Work item:
How do the lines below between the ones holding "Biancheria casa" and "ERKÄLTUNGEN", inclusive, read? Give them again exactly, with no other lines.
BEGIN The data
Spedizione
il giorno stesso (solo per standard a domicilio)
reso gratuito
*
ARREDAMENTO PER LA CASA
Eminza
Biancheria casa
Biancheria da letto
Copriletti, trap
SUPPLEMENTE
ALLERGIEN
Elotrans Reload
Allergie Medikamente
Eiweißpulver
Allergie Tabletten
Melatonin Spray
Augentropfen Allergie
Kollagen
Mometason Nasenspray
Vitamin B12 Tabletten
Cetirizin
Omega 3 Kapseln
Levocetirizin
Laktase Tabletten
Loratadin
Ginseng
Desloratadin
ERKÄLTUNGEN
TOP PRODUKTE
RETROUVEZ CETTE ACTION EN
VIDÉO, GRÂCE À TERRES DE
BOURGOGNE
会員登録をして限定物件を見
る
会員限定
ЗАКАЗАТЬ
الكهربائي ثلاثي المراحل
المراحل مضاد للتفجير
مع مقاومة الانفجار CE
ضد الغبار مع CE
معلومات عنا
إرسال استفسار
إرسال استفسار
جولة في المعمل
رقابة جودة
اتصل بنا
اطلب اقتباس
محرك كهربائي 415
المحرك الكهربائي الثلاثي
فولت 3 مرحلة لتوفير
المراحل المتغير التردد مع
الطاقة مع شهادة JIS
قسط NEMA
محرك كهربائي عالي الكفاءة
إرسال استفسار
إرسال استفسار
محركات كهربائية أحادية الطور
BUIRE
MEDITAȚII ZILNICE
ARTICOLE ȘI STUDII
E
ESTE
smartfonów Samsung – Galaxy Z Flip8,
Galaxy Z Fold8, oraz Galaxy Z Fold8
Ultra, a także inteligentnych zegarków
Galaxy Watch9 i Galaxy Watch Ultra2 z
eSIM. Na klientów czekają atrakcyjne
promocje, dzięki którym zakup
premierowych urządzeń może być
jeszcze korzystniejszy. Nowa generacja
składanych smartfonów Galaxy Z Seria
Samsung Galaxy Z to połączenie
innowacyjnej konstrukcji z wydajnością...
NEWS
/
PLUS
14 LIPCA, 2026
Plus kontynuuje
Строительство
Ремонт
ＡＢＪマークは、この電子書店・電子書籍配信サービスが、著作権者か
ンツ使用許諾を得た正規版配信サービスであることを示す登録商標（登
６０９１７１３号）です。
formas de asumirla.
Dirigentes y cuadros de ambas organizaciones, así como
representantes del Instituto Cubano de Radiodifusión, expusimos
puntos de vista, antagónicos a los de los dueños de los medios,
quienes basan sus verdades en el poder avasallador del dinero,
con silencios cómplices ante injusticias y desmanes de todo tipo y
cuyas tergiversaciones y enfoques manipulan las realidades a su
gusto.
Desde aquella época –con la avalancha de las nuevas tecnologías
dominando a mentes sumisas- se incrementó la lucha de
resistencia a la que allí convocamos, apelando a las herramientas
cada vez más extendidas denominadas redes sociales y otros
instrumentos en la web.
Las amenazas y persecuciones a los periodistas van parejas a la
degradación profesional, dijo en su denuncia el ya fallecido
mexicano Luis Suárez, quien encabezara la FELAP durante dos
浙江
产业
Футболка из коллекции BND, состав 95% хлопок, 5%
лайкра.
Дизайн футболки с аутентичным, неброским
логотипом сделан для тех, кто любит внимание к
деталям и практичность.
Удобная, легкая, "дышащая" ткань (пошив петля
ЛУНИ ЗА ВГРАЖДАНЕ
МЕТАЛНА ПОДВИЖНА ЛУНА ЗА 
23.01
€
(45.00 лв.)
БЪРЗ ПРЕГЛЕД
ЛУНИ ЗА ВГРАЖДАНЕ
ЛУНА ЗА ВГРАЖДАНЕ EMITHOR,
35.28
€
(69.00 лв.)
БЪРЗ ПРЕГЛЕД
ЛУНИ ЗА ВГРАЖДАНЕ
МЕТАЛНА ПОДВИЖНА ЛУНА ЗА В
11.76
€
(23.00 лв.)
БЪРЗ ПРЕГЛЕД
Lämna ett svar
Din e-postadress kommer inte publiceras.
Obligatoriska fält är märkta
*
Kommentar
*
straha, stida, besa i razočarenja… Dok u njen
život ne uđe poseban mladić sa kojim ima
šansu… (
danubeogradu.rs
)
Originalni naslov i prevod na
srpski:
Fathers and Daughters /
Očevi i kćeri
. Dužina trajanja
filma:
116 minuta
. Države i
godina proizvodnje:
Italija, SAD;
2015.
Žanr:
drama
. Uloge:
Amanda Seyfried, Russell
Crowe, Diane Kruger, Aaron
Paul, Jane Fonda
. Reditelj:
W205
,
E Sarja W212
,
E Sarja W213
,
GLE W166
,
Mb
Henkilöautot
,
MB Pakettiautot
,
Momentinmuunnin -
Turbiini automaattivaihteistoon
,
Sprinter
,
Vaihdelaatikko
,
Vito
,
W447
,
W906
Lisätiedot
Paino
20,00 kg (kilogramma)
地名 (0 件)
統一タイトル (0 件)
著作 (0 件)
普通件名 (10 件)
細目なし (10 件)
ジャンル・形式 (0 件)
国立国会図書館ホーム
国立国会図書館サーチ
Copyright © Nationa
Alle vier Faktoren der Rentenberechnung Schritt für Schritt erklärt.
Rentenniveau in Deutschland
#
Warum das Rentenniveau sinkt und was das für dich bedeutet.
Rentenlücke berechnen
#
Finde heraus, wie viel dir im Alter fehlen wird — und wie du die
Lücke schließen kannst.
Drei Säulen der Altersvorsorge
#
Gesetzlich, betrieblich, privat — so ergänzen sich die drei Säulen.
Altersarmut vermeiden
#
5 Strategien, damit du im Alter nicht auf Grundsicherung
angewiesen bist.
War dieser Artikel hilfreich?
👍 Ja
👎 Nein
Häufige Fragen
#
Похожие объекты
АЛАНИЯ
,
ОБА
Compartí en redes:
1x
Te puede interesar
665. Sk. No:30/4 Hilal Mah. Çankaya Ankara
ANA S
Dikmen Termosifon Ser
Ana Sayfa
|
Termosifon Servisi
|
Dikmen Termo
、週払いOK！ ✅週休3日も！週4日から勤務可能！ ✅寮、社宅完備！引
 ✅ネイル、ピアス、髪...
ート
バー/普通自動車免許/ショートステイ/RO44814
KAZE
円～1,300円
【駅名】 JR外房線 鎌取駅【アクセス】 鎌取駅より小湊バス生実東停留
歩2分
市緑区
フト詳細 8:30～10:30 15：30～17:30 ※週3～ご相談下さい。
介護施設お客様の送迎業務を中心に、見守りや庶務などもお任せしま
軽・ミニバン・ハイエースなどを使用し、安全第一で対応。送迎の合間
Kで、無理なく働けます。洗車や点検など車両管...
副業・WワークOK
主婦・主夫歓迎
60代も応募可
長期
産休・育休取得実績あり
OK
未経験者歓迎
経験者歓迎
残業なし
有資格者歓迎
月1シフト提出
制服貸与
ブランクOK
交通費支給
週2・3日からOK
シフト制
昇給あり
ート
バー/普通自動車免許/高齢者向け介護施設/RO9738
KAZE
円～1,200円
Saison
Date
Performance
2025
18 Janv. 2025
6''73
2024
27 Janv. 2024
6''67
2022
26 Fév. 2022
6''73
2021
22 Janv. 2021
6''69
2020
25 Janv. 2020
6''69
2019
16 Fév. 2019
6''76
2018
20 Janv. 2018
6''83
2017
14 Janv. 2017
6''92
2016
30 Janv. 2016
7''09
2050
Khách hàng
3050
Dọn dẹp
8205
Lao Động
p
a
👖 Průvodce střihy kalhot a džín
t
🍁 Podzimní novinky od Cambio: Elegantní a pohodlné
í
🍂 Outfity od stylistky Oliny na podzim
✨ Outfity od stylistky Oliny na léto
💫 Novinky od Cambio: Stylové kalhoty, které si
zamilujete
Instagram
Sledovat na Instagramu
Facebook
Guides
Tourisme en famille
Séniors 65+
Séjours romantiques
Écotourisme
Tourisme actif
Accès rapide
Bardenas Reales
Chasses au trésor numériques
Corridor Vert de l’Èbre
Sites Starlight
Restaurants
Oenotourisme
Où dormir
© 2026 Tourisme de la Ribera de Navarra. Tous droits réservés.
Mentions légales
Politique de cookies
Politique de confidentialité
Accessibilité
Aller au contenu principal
END The data
Problem solution:
Biancheria casa
Biancheria da letto
Copriletti, trap
SUPPLEMENTE
ALLERGIEN
Elotrans Reload
Allergie Medikamente
Eiweißpulver
Allergie Tabletten
Melatonin Spray
Augentropfen Allergie
Kollagen
Mometason Nasenspray
Vitamin B12 Tabletten
Cetirizin
Omega 3 Kapseln
Levocetirizin
Laktase Tabletten
Loratadin
Ginseng
Desloratadin
ERKÄLTUNGEN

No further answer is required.